2. I didn’t do Summer Sin mostly because of that self-hatred and dislike of anything I made, and a miscommunication with someone whom I owed a story and had not delivered to. I retracted my entry on the last day possible and promised to that individual that I would focus instead on this project…only to be told too late that they would rather have seen me have fun with the contest than finish that story posthaste. Yeah…now I’ve learned all about waiting til everything aligns.
So what’s next? Where’s my writing? I’ve only just begun again recently. I’m finally on an upslope and now my anxiety has changed from “I want to die” to “I *don’t* want to die”…but I’ve been on a relatively down slope the past few days. I’ll recover in time with a story or two, but honestly, life is my priority right now. First life, then fillies…even if life isn’t so cute all the time.

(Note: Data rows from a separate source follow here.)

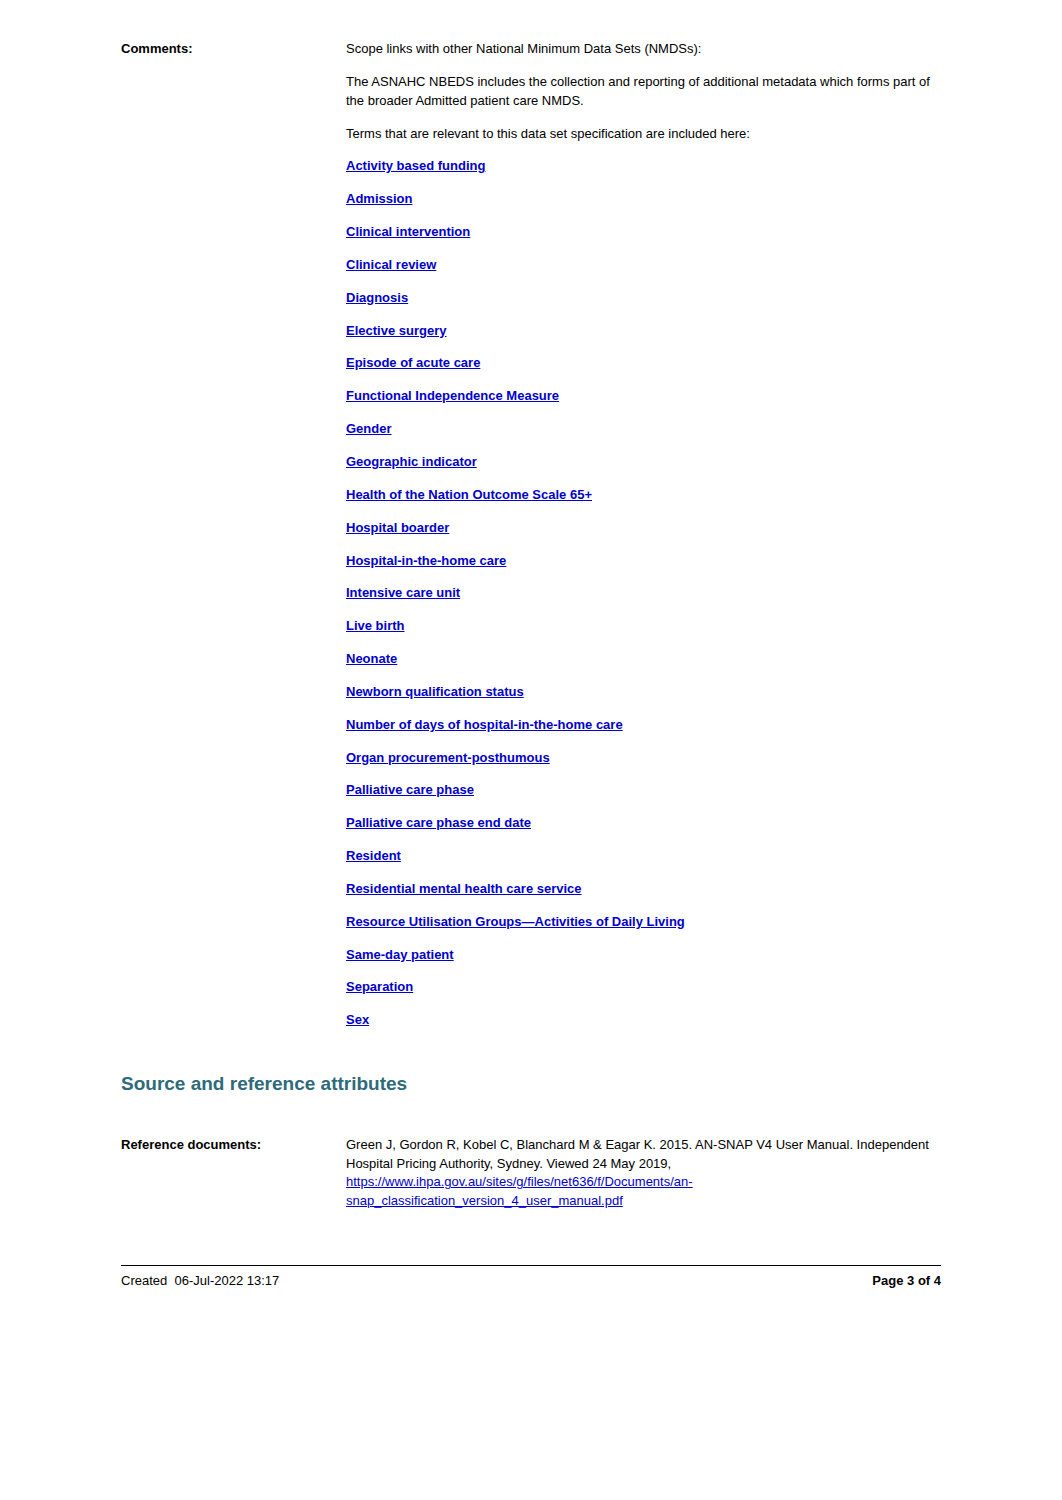Comments:
Scope links with other National Minimum Data Sets (NMDSs):
The ASNAHC NBEDS includes the collection and reporting of additional metadata which forms part of the broader Admitted patient care NMDS.
Terms that are relevant to this data set specification are included here:
Activity based funding Admission Clinical intervention Clinical review Diagnosis Elective surgery Episode of acute care Functional Independence Measure Gender Geographic indicator Health of the Nation Outcome Scale 65+ Hospital boarder Hospital-in-the-home care Intensive care unit Live birth Neonate Newborn qualification status Number of days of hospital-in-the-home care Organ procurement-posthumous Palliative care phase Palliative care phase end date Resident Residential mental health care service Resource Utilisation Groups—Activities of Daily Living Same-day patient Separation Sex
Source and reference attributes
Reference documents:
Green J, Gordon R, Kobel C, Blanchard M & Eagar K. 2015. AN-SNAP V4 User Manual. Independent Hospital Pricing Authority, Sydney. Viewed 24 May 2019, https://www.ihpa.gov.au/sites/g/files/net636/f/Documents/an-snap_classification_version_4_user_manual.pdf
Created 06-Jul-2022 13:17
Page 3 of 4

I hugely appreciate everyone sticking with me. I’ve been considering an alias change to finally merge my non-foalcon and foalcon identities, but I’ll post further about this as or if it develops. This will mostly just mean more SFW stuff, like music. We’ll explore this later, though.
Stay filly, everypony.
—Deus
It's great to hear that you're getting better mentally. While I adore the stories that you write, I am more than willing to wait for them if it means you're having a happier life. I wish you the best of luck.